Silence reigned supreme in the darkened room. Although dark did not come close to describing it, Draco mused. Could it be a velvety darkness? No, velvet was soft and beautifully smooth to feel. An inky darkness? He considered this for a moment before discarding it. Inky implied fluidity, with changing hues. This was black darkness, the total absence of light. This was the kind of darkness that made small children whimper in fear at the thought of what could be hiding in it, except intensified a thousand times. It was cold, unyielding, unchanging. It was in this darkness that he had lived for the past- how long had it been? It felt like years.
With a huge effort he pulled his mind back, derailing his train of thought from the track leading to the station of insanity. He would not succumb. They might have taken everything else from him: his home, his family, his identity, but he would keep his own mind at least. And in his right state of mind he would not be attempting to poetically describe darkness. Dark was dark, that was all there was to it.
He leaned his head back against the brick wall behind him. The bricks were rough, and crumbled a little to the touch. There were two thousand, nine hundred and forty nine bricks in the cell. He had counted. Fourteen times.

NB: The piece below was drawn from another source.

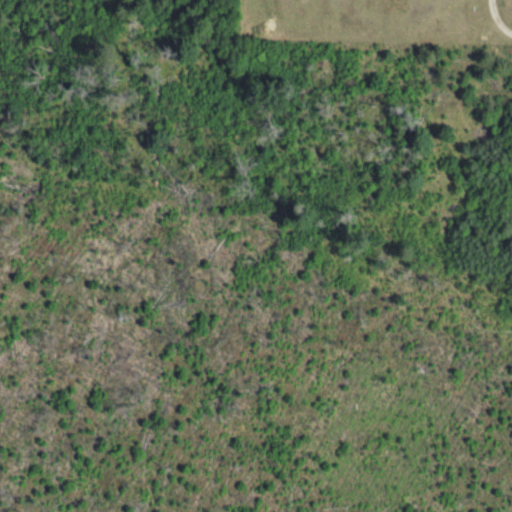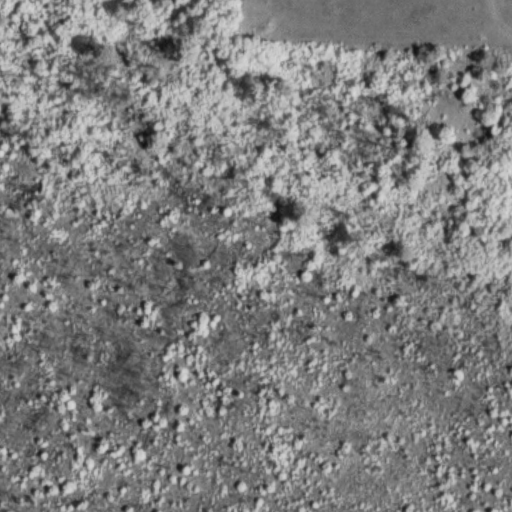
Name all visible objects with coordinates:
park: (372, 19)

He lowered himself to the hard concrete floor and stretched out his stiff legs in the impenetrable darkness. The room was roughly six feet paces across and five long. He had walked around it countless times. It was the only exercise he could get.

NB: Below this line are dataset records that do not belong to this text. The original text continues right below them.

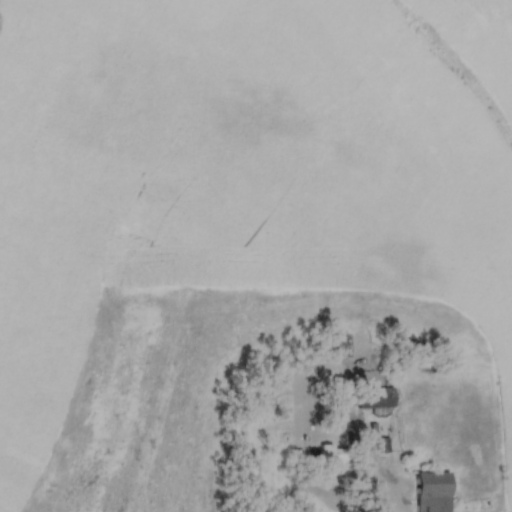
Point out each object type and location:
building: (375, 399)
building: (382, 446)
building: (333, 456)
road: (378, 486)
building: (433, 492)
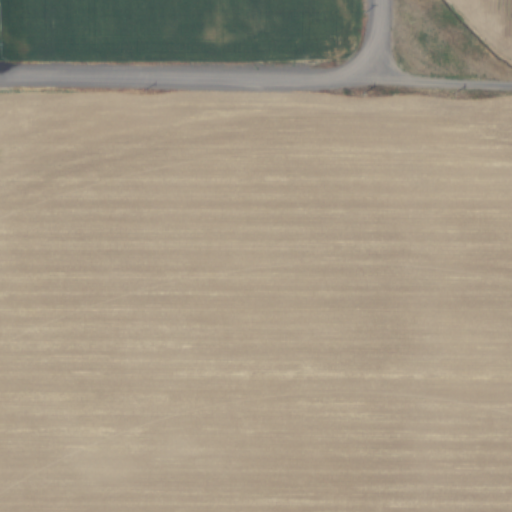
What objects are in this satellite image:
crop: (265, 30)
road: (373, 36)
road: (256, 73)
crop: (261, 329)
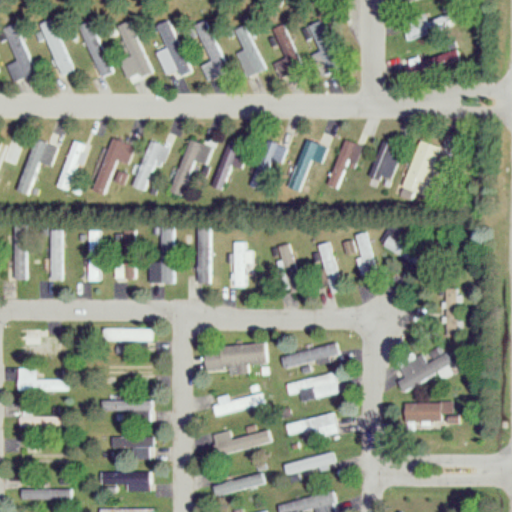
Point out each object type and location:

The wall he was leaning against shook a little as something thudded hard against it on the other side. He grimaced, and shifted his position. The idiot in the adjacent cell was trying to knock himself out again, rather than face the silent darkness any longer. Draco had never sunk that low. He had found ways to occupy his time. He would stay sane. He didn't deserve otherwise.
Memories kept him alive. He forced himself to relive each of his mistakes and bad decisions, right up to the point where he made the biggest mistake of his life. He had been all right up until then. He knew he wasn't perfect, but remained confident that his was right cause, and anyone who crossed him deserved whatever they got. That incident had changed him forever. He had discovered that, actually, he was not a good person. He was a weak, cowardly bully who couldn't even face up to his own actions properly.

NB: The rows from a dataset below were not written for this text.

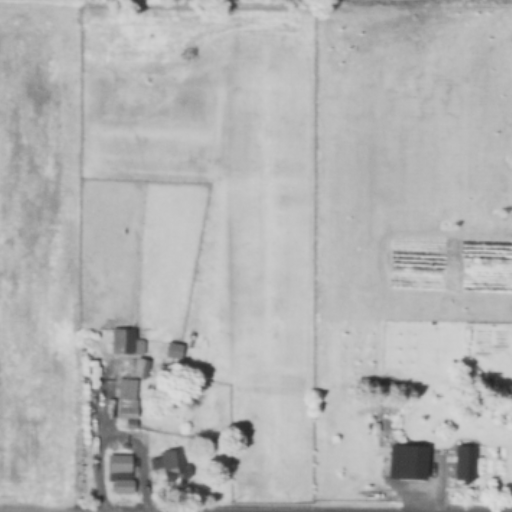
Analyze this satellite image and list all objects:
crop: (207, 202)
crop: (36, 254)
building: (119, 341)
building: (119, 341)
building: (169, 350)
building: (138, 366)
building: (124, 390)
building: (124, 390)
building: (123, 413)
building: (123, 413)
building: (408, 463)
building: (408, 463)
building: (460, 464)
building: (461, 464)
building: (170, 467)
building: (117, 468)
building: (170, 468)
building: (117, 475)
building: (120, 487)
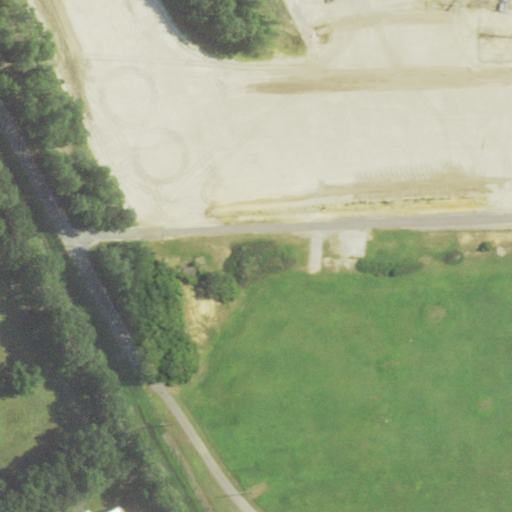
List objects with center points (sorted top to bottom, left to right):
road: (113, 318)
building: (110, 510)
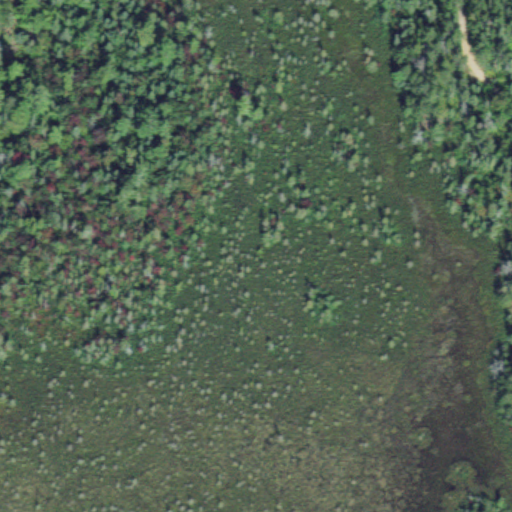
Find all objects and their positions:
road: (467, 59)
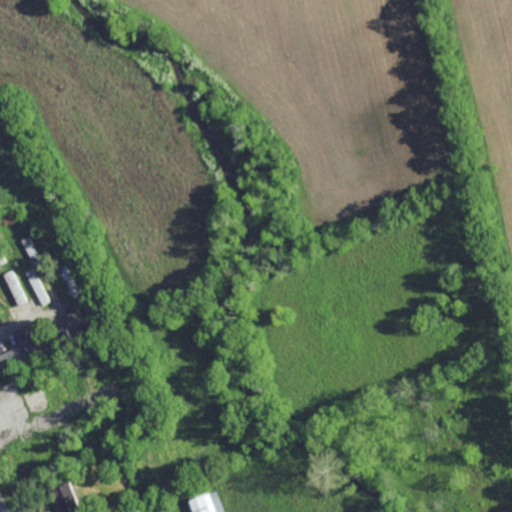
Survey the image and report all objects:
building: (41, 287)
building: (19, 288)
road: (29, 323)
building: (25, 352)
building: (208, 504)
road: (0, 510)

He brought his shaking hands up, dragging them through his greasy, unkempt hair. He must keep his composure. They must not know what they had done to him. It was no use. He drew his knees up to his chest, and gave himself up to a black pit of depression. A frantic sob clawed its way up his throat, desperate for an outlet to his grief and regret. The Silencing charm forced it brutally back down again.
He dropped his head onto his knees and rocked back and forth. Three months, the Wizengamot had decreed. Thirteen weeks of solitary confinement. Ninety-one days without human contact, except when someone came to renew his Silencing charm. Two thousand, one hundred and eighty-four hours in the utter darkness. One hundred and thirty thousand and forty minutes in absolute silence. Seven million, eight hundred and sixty-two thousand and forty seconds with only his torturous thoughts for company.
Sometimes he wondered if they had forgotten him. It had to have been more than three months since he had been doomed to this. The Silencing charm had twice been renewed. He automatically glanced blindly at where he knew the door was. Its cold steel barred the only way to freedom from this cursed place. Yet his meals, such meagre affairs as they were, appeared twice a day in a corner of the cell.
Boredom is not sufficient description for what he had felt since he had first come here. In a way, the first few days had been the worst. Then, he had yet to learn the tricks of keeping his straying mind on the narrow road of sanity instead of the abyss of madness. Sleep afforded some reprieve, but he was always troubled by haunting nightmares, forcing him to relive that awful moment in time where he had destroyed his life beyond repair.
His head flew up sharply at a sound from outside. Anything which offered a respite from the monotony which dictated his life was a good thing. A tap resounded throughout the room as something hit the impervious door.
Blinding agony pierced his hitherto useless eyes. Instinctively, he buried his head in his arms, protecting his head from the brilliant, searing light. He heard a voice say something roughly to him. When he did not respond strong hands took a grip of steel on his arms and hauled him to his feet. He opened his eyes, squinting against the brightness. His disbelieving legs followed his releaser automatically through the open door and out into the beginning of his new life.